(JOB ITEM A) In the passage on HSRP tracking and multigroup, why is Switch1 given the higher priority for group 10 while Switch2 gets the higher priority for group 20? Answer in one to three sentences.
(JOB ITEM B) Extend the passage on HSRP tracking and multigroup, picking up after its final sentence about Switch2's configuration.

(SOURCE EXTRACT)
========================

Beside interfaces, it is possible to also track the presence of routes in the routing table, as well as the status of an IP SLA. A tracked IP route object is considered up and reachable when a routing table entry exists for the route and the route is accessible. To provide a common interface to tracking clients, route metric values are normalized to the range of 0 to 255, where 0 is connected, and 255 is inaccessible. You can track route reachability or even metric values to determine best-path values to the target network. The tracking process uses a per-protocol configurable resolution value to convert the real metric to the scaled metric. The metric value that is communicated to clients is always such that a lower metric value is better than a higher metric value. Use the track object-number ip route route/prefix-length reachability command to track a route in the routing table.

For an IP SLA, besides tracking the operational state, it is possible to track advanced parameters such as IP reachability, delay, or jitter. Use the track object-number ip sla operation-number [state | reachability] command to track an IP SLA.

Use the show track object-number command to verify the state of the tracked interface and use the show standby command to verify that tracking is configured.

HSRP Multigroup

HSRP does not support load sharing as part of the protocol specification. However, load sharing can be achieved through the configuration of MHSRP.

In Figure 22-8, two HSRP-enabled multilayer switches participate in two separate VLANs, using IEEE 802.1Q trunks. If you leave the default HSRP priority values, a single multilayer switch will likely become an active gateway for both VLANs, effectively utilizing only one uplink toward the core of the network.

To use both paths toward the core network, you can configure HSRP with MHSRP. Group 10 is configured for VLAN 10. Group 20 is configured for VLAN 20. For group 10, Switch1 is configured with a higher priority to become the active gateway, and Switch2 becomes the standby gateway. For group 20, Switch2 is configured with a higher priority to become the active gateway, and Switch1 becomes the standby router. Now both uplinks toward the core are utilized: one with VLAN 10 and one with VLAN 20 traffic.

Example 22-2 shows the commands to configure MHSRP on Switch1 and Switch2 in Figure 22-8. Switch1 has two HSRP groups that are configured for two VLANs and that correspond to the STP root configuration. Switch1 is the active router for HSRP group 10 and is the standby router for group 20. Switch2’s configuration mirrors the configuration on Switch1.

========================

(SUPPLIED INFORMATION)
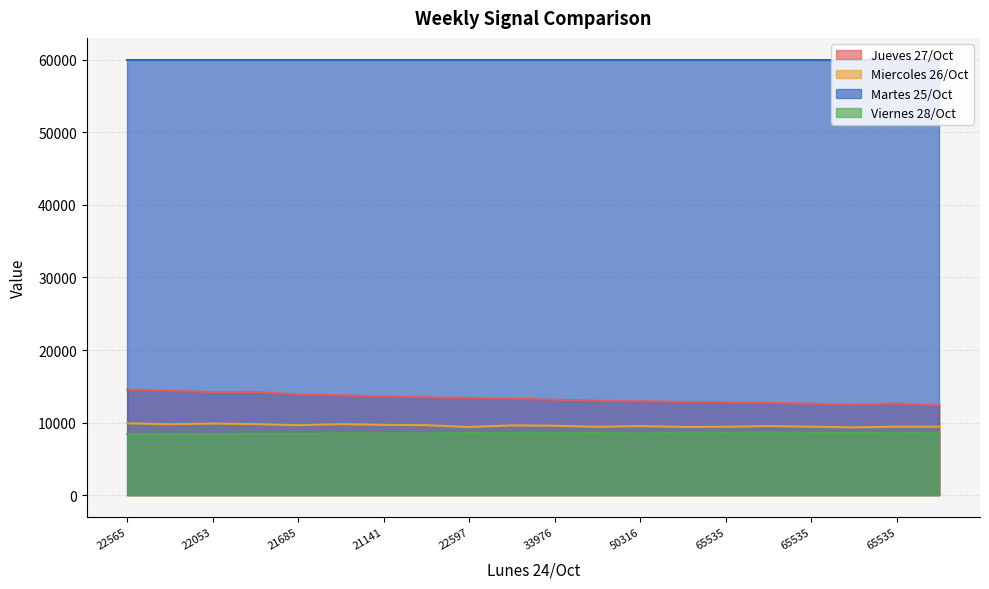

What is the average value of the Jueves 27/Oct series?

13320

========================

(EXERCISE RESULT A) With default HSRP priorities, one multilayer switch would likely become the active gateway for both VLANs, so only one uplink toward the core would be used. Giving each switch the higher priority in a different group makes Switch1 active for VLAN 10 and Switch2 active for VLAN 20. As a result, both uplinks carry traffic.

(EXERCISE RESULT B)
Example 22-2 Configuring MHSRP

Switch1(config)# spanning-tree vlan 10 root primary
Switch1(config)# spanning-tree vlan 20 root secondary
Switch1(config)# interface vlan 10
Switch1(config-if)# ip address 10.1.10.2 255.255.255.0
Switch1(config-if)# standby 10 ip 10.1.10.1
Switch1(config-if)# standby 10 priority 110
Switch1(config-if)# standby 10 preempt
Switch1(config-if)# exit
Switch1(config)# interface vlan 20
Switch1(config-if)# ip address 10.1.20.2 255.255.255.0
Switch1(config-if)# standby 20 ip 10.1.20.1
Switch1(config-if)# standby 20 priority 90
Switch1(config-if)# standby 20 preempt

Switch2(config)# spanning-tree vlan 10 root secondary
Switch2(config)# spanning-tree vlan 20 root primary
Switch2(config)# interface vlan 10
Switch2(config-if)# ip address 10.1.10.3 255.255.255.0
Switch2(config-if)# standby 10 ip 10.1.10.1
Switch2(config-if)# standby 10 priority 90
Switch2(config-if)# standby 10 preempt
Switch2(config-if)# exit

Switch2(config)# interface vlan 20
Switch2(config-if)# ip address 10.1.20.3 255.255.255.0
Switch2(config-if)# standby 20 ip 10.1.20.1
Switch2(config-if)# standby 20 priority 110
Switch2(config-if)# standby 20 preempt

HSRP Authentication

HSRP authentication prevents rogue Layer 3 devices on the network from joining the HSRP group.

A rogue device may claim the active role and can prevent the hosts from communicating with the rest of the network, creating a DoS attack. A rogue router could also forward all traffic and capture traffic from the hosts, achieving a man-in-the-middle attack.

HSRP provides two types of authentication: plaintext and MD5.

To configure plaintext authentication, use the following interface configuration command on HSRP peers:

Router(config-if)# standby group-number authentication string

With plaintext authentication, a message that matches the key that is configured on an HSRP peer is accepted. The maximum length of a key string is eight characters. Plaintext messages can easily be intercepted, so avoid plaintext authentication if MD5 authentication is available.

To configure MD5 authentication, use the following interface configuration command on HSRP peers:

Router(config-if)# standby group-number authentication md5 [key-chain key-chain | key-string key-string]

Using MD5, a hash is computed on a portion of each HSRP message. The hash is sent along with the HSRP message. When a peer receives the message and a hash, it performs hashing on the received message. If the received hash and the newly computed hash match, the message is accepted. It is very difficult to reverse the hash value itself, and hash keys are never exchanged. MD5 authentication is preferred.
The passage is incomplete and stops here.